▶ WHAT IS NEEDED:
Continue the Biography special-issue listing below, picking up right after its final sentence.
[START DOCUMENT SEGMENT]
Biography, vol. 27, no. 1 (2004): Personal Effects

SPECIAL ISSUE: Personal Effects

Biography 27.1 cover imageEDITOR’S INTRODUCTION

Cynthia Franklin and Laura E. Lyons
Bodies of Evidence and the Intricate Machines of Untruth, p. v
Franklin and Lyons discuss how the essays and interviews in this volume evidence the important ways that the agency that witnesses to human rights abuses possess is both circumscribed by state institutions and ideologies, and asserted in the face of state violence, past and present. They also analyze two contexts not addressed within the special issue. In examining Argentinian Claudia Bernardi’s artwork, pictured on the cover, they consider the connections between anthropological excavation of massacre sites and the forensic uses of human rights testimony in the public sphere. Concluding with a reading of Nancy Stohlman and Laurieann Aladin’s Live from Palestine, Franklin and Lyons explore how this collection provides testimony to the horrors of the Occupation that speaks to both individual responses and collective resistance, demonstrating important possibilities for the testimonial uses of life writing.
[END DOCUMENT SEGMENT]
[START EXTRACTED INFORMATION]
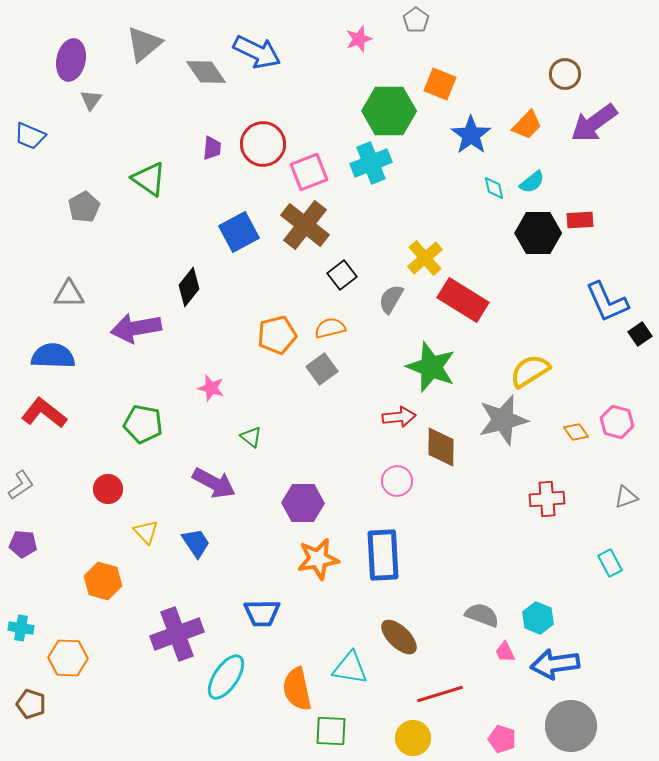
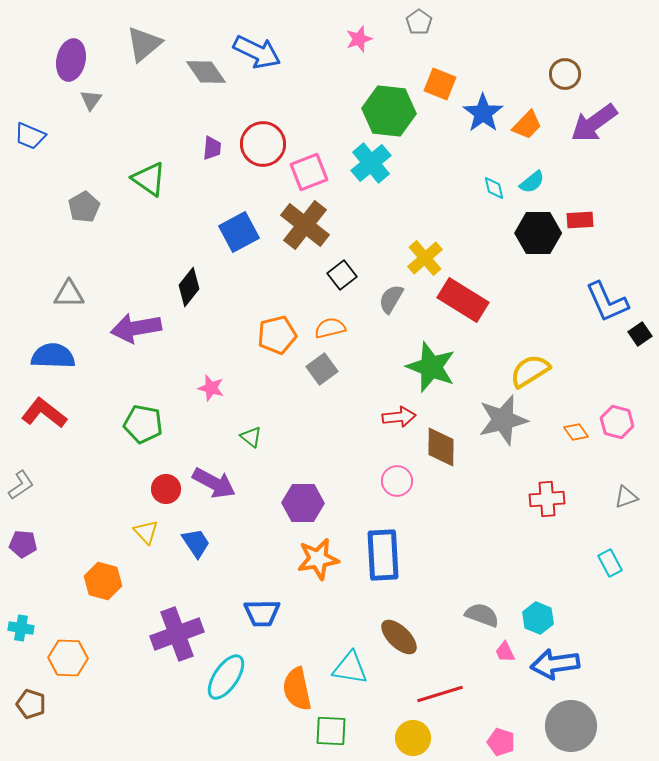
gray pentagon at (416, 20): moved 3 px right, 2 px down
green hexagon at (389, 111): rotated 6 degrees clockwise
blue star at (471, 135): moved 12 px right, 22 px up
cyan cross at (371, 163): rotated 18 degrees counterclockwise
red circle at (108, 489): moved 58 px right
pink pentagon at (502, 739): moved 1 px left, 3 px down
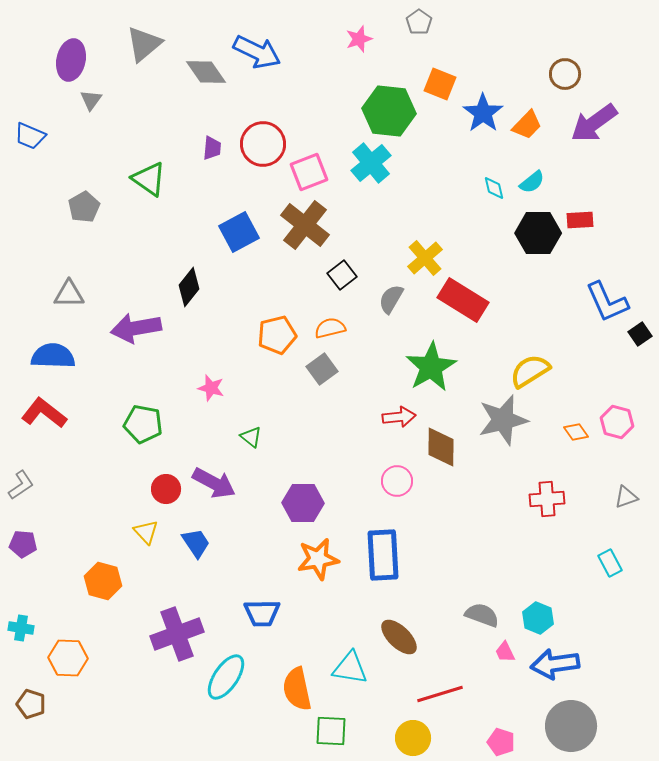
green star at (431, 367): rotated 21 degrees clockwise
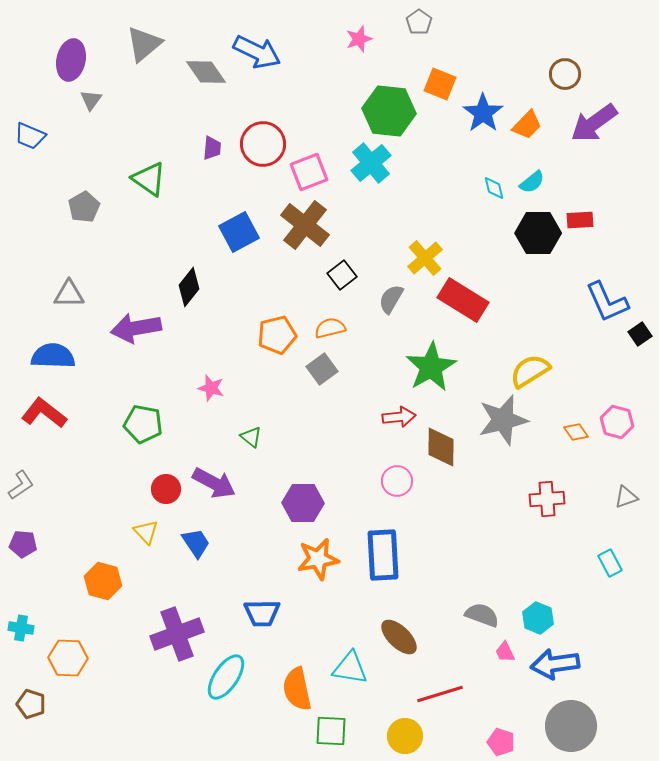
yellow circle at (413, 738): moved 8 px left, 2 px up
[END EXTRACTED INFORMATION]
▶ REPLY:
ARTICLES

Kay Schaffer and Sidonie Smith
Conjunctions: Life Narratives in the Field of Human Rights, p. 1

In the fifty years during which human rights have gained an international currency, personal narratives have become a potent vehicle for advancing human rights claims. This article considers the importance of storytelling within an emerging and increasingly fractured human rights discourse as the circulation and reception of stories result in unpredictable readings and outcomes that both make visible and also forestall new rights claimants, subjectivities, and futures.

Andrew S. Gross and Michael J. Hoffman
Memory, Authority, and Identity: Holocaust Studies in Light of the Wilkomirski Debate, p. 25

Holocaust scholars often privilege survivor testimony by contrasting it with the more detached way history is traditionally studied. By communicating affect rather than fact through its gaps and inconsistencies, testimony’s emotional intensity guarantees its authority. The scandal surrounding Binjamin Wilkomirski’s Fragments, the false testimony of a troubled man, challenges trauma theory’s tendency to identify with victims by showing that the author’s trauma can be authentic even when his testimony is not. It is clear that Wilkomirski validated his personal suffering by attributing it to a broad human catastrophe. That such mistaken memory, or memory envy, could be so widely acclaimed challenges the ways we study and use the Holocaust within both American and American-Jewish culture.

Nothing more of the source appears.